Currently, the company's advances have been growing at over 30 per cent CAGR, post the global financial meltdown in 2008/09. The company has a diverse asset mix - 40 per cent consumer durables and 50 per cent SMEs. The balance is commercial lending and rural finance. Jain, who is continuously investing in technology, data analytics, talent and HR believes in sustainable growth. Jain, having worked in multiple cities, says mobility in career teaches you how to respect cultures and trains you to manage a diverse cross-cultural team when you are ready for a leadership role. Looking back, Jain says he was greatly influenced by the GE way of doing business. "If my children grow up to be management professionals, I would want them to work for GE. That is the kind of lasting impression GE made on a whole lot of professionals in India," says Jain. "GE is a benchmark for non-banks when it comes to building a well diversified portfolio, sustainable growth, shareholders return, risk management and people practices," he adds.

Challenges Ahead

Not everything has gone in favour of Jain. The company built a Rs 2,000 crore infrastructure book comprising construction equipment loans, energy and mining, which it later scaled down to Rs 350 crore. "We initially saw an opportunity as an entrepreneur and also walked away when we realised it is not our cup of tea," says Jain.


MILESTONES

2007: Rajeev Jain joins the company

2008: A number of foreign bankers and domain specialists join the senior management

2008: Launch of Business Loans

2011: Launch of half a dozen products including co-branded credit card, infra financing and salaried personal loans

2014: Home loan subsidiary set up

2015: Digital foray with the launch of an EMI app for instant loans


Meanwhile, given the scorching pace at which Bajaj Finance is growing, the company will require a banking platform to compete with banks in the retail business, because of constraints on the funding side. The company is expected to end the year with Rs 45-47,000 crore loan book by the end of the year. In the next five years, Bajaj Finance will have Rs 1,25,000 crore balance sheet size. The company, however, failed to get a universal banking licence two years ago. "In the next five to seven years, we don't see any constraint in operating without a bank," says Jain. In fact, Jain is now focused on changing the funding mix which is predominantly bank financing and debt funded. "We are in our next phase of journey as a company. Our asset side diversification is largely complete. We will now work towards diversifying retail liabilities or deposits," says Jain. The current contribution of retail fixed deposits is in single digit. "In the next five years, we will have 20-22 per cent of the balance sheet funded by retail deposits," says Jain. Many say the competition to Bajaj Finance will also come from new Payments banks and Small Finance banks in the digital space as well as the rural market.
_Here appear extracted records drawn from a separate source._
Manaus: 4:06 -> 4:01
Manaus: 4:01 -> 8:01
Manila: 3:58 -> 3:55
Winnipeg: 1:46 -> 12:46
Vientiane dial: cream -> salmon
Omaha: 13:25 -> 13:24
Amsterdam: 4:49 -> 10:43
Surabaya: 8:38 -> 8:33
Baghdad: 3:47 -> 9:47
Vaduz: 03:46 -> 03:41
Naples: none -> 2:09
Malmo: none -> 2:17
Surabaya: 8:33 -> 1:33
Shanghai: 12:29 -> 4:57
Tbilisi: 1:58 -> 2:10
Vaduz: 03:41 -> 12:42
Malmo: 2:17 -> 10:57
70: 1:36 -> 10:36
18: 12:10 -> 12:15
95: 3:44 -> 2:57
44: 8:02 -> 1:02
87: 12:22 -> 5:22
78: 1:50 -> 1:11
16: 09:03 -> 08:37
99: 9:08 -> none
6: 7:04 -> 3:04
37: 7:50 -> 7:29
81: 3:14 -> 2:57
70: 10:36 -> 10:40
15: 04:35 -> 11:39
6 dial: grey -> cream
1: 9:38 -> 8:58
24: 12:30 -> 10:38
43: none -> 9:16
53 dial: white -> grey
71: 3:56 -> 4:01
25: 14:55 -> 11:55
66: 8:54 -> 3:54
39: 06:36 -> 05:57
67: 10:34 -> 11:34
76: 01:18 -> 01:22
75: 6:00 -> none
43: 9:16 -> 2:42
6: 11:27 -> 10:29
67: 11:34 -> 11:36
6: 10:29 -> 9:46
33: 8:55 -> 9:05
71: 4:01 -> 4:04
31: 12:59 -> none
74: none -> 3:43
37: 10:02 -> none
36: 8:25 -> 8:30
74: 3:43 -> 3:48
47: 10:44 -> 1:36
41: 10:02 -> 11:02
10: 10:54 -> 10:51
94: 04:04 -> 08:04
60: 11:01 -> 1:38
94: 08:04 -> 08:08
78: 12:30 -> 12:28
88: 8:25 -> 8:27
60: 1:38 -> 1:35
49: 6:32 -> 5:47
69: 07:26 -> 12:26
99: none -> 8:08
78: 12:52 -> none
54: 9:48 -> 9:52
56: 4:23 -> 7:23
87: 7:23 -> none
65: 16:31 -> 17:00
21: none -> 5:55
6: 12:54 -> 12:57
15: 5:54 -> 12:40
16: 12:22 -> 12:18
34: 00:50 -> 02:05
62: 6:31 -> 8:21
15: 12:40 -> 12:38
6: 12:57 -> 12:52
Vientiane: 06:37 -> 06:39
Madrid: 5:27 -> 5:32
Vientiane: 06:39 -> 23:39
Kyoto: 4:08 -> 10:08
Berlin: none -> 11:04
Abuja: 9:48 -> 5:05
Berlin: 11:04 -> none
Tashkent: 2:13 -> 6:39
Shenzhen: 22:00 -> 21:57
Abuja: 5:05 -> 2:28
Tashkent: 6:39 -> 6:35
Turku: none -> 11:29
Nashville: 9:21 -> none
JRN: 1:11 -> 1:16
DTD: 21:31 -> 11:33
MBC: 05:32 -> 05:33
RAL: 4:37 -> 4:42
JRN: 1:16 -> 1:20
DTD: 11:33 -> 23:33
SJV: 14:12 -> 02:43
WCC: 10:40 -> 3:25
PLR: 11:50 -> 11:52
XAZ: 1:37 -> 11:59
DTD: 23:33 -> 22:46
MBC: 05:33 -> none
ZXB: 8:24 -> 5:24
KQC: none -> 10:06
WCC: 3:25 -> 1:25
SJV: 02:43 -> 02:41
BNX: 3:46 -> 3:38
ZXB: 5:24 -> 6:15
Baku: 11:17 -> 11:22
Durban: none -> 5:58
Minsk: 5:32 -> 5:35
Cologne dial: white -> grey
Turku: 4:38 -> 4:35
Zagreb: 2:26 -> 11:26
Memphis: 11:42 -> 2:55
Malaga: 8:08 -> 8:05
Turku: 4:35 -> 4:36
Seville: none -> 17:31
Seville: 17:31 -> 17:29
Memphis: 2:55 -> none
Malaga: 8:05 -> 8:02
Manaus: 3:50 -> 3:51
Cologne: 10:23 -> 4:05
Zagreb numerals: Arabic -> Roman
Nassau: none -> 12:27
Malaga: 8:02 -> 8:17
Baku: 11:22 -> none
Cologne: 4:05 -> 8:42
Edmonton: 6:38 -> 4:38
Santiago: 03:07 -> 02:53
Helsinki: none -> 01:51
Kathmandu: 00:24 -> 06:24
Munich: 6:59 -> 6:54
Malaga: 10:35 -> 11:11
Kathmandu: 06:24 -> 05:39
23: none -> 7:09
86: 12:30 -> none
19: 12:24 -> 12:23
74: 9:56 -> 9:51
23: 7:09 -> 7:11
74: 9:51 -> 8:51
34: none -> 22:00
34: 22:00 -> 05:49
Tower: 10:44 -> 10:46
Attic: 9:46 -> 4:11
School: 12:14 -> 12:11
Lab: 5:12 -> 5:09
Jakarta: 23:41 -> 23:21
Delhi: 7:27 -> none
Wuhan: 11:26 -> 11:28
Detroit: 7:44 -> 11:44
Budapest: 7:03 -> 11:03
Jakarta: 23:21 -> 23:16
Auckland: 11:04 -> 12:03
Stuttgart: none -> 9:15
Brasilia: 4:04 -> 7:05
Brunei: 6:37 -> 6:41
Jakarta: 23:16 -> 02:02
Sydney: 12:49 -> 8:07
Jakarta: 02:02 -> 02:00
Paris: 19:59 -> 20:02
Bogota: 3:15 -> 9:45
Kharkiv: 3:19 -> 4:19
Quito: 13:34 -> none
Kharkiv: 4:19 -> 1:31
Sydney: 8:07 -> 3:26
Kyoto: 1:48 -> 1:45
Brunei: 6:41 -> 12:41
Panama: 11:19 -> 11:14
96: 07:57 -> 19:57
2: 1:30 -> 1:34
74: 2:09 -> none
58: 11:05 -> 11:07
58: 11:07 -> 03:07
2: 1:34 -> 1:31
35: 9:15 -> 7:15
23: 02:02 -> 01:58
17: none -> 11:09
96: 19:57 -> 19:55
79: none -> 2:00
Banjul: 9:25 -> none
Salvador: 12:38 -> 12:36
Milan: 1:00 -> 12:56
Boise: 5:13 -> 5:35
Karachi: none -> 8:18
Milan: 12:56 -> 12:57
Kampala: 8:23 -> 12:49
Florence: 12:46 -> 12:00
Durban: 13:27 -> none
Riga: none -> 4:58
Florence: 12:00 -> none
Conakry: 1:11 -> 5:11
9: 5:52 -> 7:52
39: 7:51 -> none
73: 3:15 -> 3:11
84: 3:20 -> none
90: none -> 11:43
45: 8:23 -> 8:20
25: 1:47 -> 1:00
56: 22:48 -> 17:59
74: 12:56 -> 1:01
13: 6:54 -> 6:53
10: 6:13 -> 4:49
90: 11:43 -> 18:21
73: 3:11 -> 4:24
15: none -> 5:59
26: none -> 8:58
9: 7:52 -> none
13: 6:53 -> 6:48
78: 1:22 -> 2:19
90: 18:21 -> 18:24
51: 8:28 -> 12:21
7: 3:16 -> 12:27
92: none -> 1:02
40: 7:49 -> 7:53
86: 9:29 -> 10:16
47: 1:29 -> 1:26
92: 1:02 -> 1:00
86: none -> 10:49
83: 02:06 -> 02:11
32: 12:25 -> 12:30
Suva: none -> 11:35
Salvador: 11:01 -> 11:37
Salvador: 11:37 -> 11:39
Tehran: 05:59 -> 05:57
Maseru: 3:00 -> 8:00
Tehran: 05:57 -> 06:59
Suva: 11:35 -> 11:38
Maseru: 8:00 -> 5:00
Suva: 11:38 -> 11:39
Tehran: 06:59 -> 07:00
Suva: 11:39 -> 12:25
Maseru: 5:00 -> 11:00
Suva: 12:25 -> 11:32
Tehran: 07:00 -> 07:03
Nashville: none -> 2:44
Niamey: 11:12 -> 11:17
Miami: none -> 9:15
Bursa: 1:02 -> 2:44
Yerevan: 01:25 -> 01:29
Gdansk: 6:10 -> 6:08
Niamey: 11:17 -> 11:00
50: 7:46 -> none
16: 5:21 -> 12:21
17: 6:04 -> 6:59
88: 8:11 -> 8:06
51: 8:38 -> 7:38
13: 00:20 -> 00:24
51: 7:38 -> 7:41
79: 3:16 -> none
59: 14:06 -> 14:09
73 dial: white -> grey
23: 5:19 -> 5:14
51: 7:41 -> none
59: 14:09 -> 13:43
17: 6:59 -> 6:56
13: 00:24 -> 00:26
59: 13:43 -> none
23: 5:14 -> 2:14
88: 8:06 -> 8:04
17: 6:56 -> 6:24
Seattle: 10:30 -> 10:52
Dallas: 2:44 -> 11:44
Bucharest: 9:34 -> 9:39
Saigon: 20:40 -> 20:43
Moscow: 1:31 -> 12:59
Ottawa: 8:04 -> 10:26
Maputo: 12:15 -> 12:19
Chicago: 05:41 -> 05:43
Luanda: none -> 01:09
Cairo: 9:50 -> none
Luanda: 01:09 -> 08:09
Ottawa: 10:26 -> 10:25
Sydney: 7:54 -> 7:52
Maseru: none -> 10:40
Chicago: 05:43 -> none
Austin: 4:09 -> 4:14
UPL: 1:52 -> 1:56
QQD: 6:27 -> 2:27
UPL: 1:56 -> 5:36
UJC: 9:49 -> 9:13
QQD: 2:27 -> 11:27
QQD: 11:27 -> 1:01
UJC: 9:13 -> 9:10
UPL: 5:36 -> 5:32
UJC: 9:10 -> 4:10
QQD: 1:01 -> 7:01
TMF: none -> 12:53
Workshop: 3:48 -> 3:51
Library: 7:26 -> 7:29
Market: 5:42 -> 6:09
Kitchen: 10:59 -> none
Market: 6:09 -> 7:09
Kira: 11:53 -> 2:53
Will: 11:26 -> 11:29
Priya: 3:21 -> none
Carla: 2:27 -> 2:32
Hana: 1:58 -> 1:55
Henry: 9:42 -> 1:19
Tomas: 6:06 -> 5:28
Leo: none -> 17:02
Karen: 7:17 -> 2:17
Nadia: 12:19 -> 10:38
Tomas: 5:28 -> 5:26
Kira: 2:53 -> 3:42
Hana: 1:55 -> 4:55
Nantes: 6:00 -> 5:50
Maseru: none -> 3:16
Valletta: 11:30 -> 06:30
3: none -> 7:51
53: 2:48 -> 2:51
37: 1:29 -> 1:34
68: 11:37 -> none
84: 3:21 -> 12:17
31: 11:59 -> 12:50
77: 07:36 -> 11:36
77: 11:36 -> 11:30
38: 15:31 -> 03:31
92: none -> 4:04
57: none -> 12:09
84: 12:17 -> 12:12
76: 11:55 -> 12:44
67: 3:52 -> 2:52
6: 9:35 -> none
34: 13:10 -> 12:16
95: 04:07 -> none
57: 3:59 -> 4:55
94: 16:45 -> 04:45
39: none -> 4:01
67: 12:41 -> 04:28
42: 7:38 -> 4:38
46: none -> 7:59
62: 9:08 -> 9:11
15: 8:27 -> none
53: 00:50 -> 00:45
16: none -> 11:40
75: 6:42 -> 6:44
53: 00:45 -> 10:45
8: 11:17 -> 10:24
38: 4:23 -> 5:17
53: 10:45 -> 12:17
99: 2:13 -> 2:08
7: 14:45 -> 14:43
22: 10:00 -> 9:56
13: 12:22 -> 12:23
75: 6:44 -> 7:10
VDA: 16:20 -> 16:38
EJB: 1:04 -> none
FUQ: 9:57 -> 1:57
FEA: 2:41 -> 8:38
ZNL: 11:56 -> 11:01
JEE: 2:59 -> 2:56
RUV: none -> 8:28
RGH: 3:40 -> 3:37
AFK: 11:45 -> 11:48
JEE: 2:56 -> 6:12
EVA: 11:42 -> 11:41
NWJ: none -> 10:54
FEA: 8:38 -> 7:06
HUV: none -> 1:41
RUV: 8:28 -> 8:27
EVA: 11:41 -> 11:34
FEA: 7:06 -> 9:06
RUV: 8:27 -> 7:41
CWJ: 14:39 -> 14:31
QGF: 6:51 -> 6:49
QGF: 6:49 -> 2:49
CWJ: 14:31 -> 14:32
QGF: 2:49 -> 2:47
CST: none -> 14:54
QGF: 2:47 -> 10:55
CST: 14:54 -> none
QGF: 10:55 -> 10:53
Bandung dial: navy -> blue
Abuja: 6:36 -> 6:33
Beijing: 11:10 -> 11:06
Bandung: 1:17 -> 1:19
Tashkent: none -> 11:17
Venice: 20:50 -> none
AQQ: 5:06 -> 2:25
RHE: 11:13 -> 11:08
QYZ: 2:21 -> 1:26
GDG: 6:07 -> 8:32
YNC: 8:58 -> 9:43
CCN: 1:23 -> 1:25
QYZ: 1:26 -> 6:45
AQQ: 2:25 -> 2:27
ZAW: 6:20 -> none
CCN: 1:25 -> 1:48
ICICIdirect, an online brokerage, while bullish on the company, listed out certain risks and concerns. It talked about the possibility of banks facing slowdown in corporate and SME loans, making inroads into Bajaj's stronghold in consumer durable

financing. In addition, the loan against property and home loan portfolio could also get impacted if there is a fall in property prices. "The unsecured loans have also increased recently. This portfolio could also pose a risk," says the report.

"The challenge in this sector is to have a profitable growth with suitable risk management in place. The evidence of that is very low NPAs with strong business growth that is rewarded by the market as reflected in share price," says Manmohan Singh, who knows him for close to two decades. Jain is focusing on customer experience, and product and process innovations to create a differentiated and profitable business model. Jain has launched India's first EMI finance app which gives loan approvals in 60 seconds. The company has already given some 82,000 approvals in less than three weeks. "We think it is informational and will change the way our business model will work in the years to come," says Jain. Many banks are now studying his EMI app model. Clearly, the start-up CEO is taking a lead in the digital world.